Startup Digest
- Website type: email newsletter
- Available in: English
- Owners: Christopher McCann, Brendan McManus via Techstars Central LLC
- Website: https://www.startupdigest.com/
- Commercial: No
- Launched: 2009
- Current status: Active

= StartupDigest =

Startup Digest is a media company that publishes curated email newsletters on startup events and educational content in more than 300 cities. Startup Digest was founded by Christopher McCann and Brendan McManus in 2009.

==History==
After graduating from Cal Poly San Luis Obispo with an entrepreneurship degree in June 2009, McCann moved to Silicon Valley to work with Plug and Play Tech Center. McCann didn’t know anyone in the area and started going to tech events to meet people.
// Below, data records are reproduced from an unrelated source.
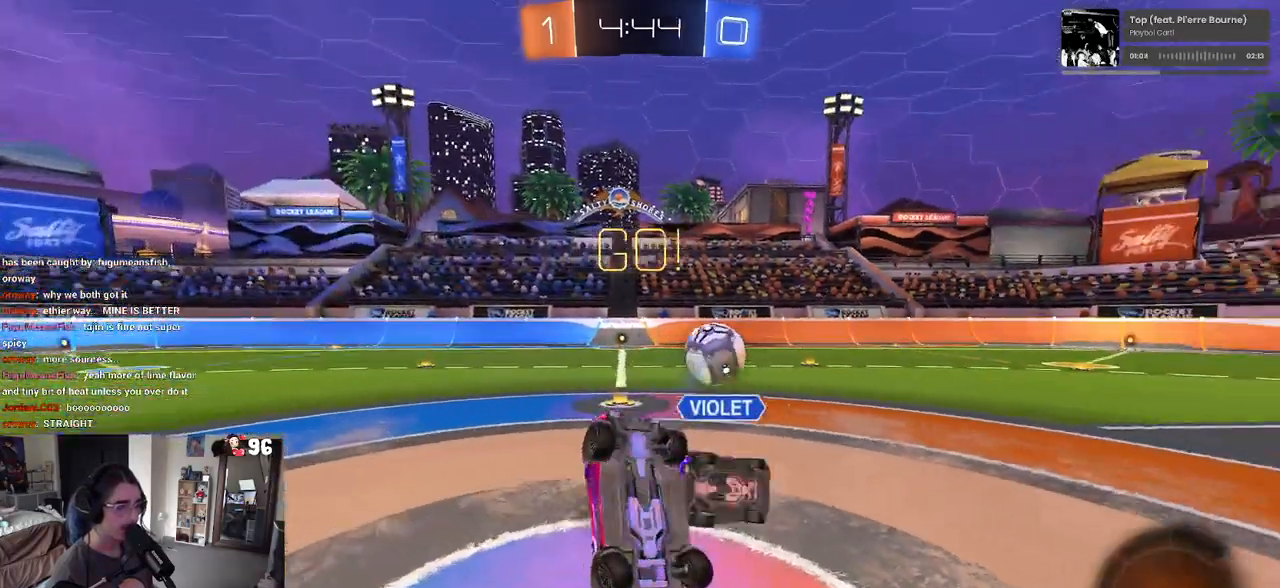
{"buttons": [], "left_stick": "up-right", "right_stick": "center", "events": [[333, "left_stick", "up-right"], [450, "SQUARE", "up"]]}
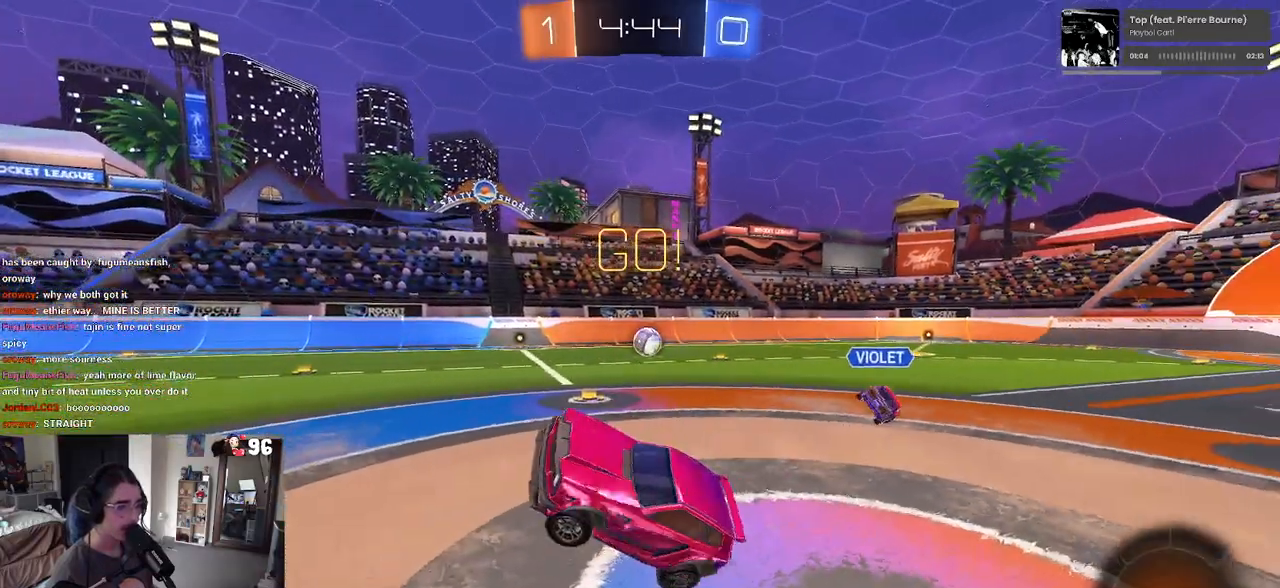
{"buttons": [], "left_stick": "right", "right_stick": "center", "events": [[133, "left_stick", "center"], [217, "left_stick", "right"]]}
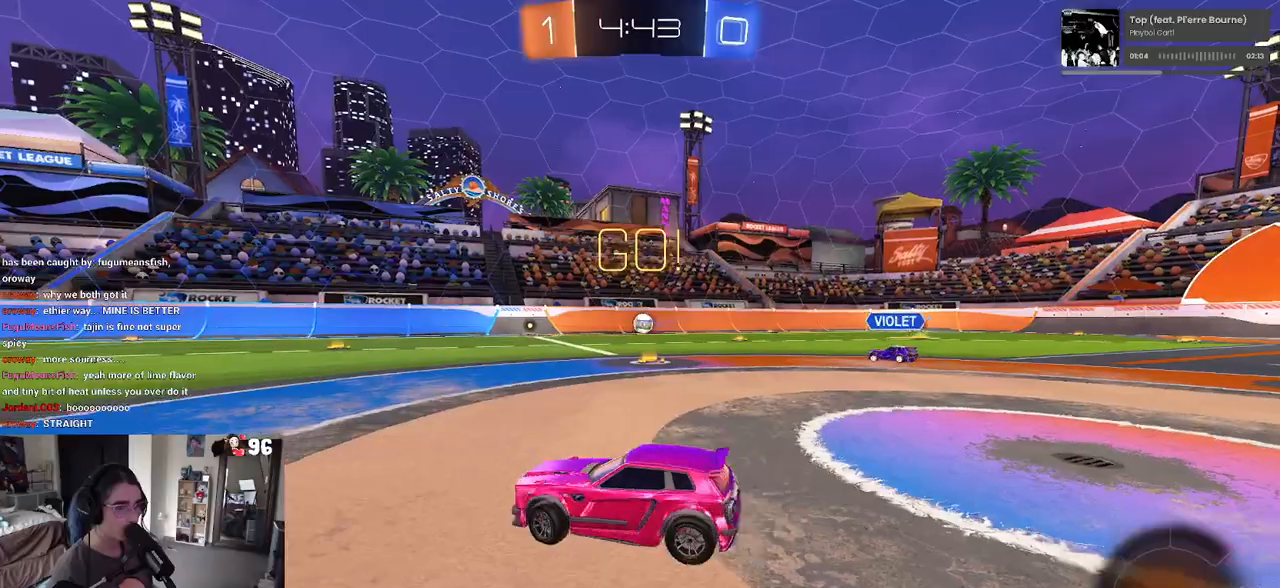
{"buttons": [], "left_stick": "right", "right_stick": "center", "events": []}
He began compiling his own personal list of the best events in Silicon Valley and in November 2009, sent this list in an email to 22 friends.

McCann and his roommate, Brendan McManus, co-founded Startup Digest after the first email. Within 90 days, their list grew from 22 people to 12,000. They took $25,000 in initial funding, and by the end of the first year, their list reached 100,000 subscribers. In March 2011, they received an additional $200,000 in funding from the Kauffman Foundation. Currently, Startup Digest has more than 430,000 subscribers.

Startup Digest was acquired by Startup Weekend in October 2012, and subsequently became part of the Techstars family of companies following its acquisition of Startup Weekend in 2015.

==Description==
Startup Digest is a weekly curated email newsletter. The newsletter contains startup and tech related events in local communities; currently, Startup Digest operates in more than 300 cities all over the world.

Startup Digest used to generate revenue from a VIP program. The company currently has 500 curators across the world.